Only traces require an archive node. Everything else (block header, transactions, receipts) is available with a full node (block history, transaction history, receipt history).
The single most important goal, from the start, was that things worked on small machines.
If you require an archive node, then this doesn’t work on a small machine as archive nodes don’t work on small machines.
I think your model is generally good, but I’m now quite concerned about the inability to disable the trace requirement. You would catch probably 99% of appearances without traces (just by looking at headers, transactions and receipts), and the disk requirement of a full node is about an order of magnitude lower than the disk requirement of an archive node. While I often complain about the size of Ethereum full nodes and the fact that most users cannot run them, requiring an archive node essentially forces you into having a dedicated server.
The use case I’m most interested in is the ability for a user to get their transaction history (appearance history would be even better) without needing to outsource to a third party like Etherscan or run their own multi-terabyte servers with indexes. I feel like your proposed solution here is really close to providing that, but only if traces can be either disabled or flagged in the index so they can be ignored by the vast majority of people who don’t have Ethereum archive nodes.
Note: I am not a fan of the solution of “just use a third party hosted archive node” as that is a point of centralization that I think we should try to avoid, and I’m also not a fan of “just by a 4TB drive to store Ethereum state history on” as that puts the solution out of reach of essentially all consumers (even consumers with high end computers).

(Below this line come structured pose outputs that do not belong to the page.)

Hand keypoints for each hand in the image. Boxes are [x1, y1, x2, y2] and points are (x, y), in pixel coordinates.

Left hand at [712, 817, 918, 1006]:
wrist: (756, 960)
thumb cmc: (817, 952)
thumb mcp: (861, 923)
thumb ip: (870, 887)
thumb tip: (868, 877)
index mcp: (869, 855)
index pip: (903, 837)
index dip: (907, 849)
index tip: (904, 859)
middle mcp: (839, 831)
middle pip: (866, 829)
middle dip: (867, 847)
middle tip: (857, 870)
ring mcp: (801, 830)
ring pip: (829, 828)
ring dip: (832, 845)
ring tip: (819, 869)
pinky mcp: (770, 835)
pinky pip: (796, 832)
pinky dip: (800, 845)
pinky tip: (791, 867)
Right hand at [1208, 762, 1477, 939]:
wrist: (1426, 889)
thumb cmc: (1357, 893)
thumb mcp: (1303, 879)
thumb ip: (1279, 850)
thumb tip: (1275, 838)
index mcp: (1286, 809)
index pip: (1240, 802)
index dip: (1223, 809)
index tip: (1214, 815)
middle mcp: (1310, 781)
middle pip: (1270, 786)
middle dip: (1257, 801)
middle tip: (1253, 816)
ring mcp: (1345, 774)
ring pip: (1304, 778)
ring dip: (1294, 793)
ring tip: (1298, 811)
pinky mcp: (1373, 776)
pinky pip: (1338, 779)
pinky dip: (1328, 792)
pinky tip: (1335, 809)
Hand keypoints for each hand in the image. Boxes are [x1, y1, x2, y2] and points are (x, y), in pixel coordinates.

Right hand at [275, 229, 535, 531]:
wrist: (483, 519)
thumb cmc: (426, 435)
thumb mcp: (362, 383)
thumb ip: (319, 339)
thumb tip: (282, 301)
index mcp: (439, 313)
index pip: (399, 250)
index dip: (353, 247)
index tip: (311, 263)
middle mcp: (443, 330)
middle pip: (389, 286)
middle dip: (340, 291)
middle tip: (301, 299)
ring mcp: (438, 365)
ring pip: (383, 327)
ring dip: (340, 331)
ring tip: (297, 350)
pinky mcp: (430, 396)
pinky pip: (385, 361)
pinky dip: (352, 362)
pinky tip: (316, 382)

The above is all doubly true if you want the index to be built and maintained within existing clients. If it only works with an archive node, I think that is a non-starter as the assumption is that almost no-one runs an archive node, so the index wouldn’t be useful to all of those people.
Do you have any data on what percentage of appearances would be missed if you dropped the transaction tracing? I would be curious to see that data with “app” contracts filtered out (e.g., ignore Uniswap internal stuff). It would be even cooler if we could somehow figure out how to filter out bots (e.g., MEV bots). My guess is that once you filter out apps and bots, the number of addresses that appear only in traces and not in transaction body or events, is vanishingly small and not worth the archive node requirement.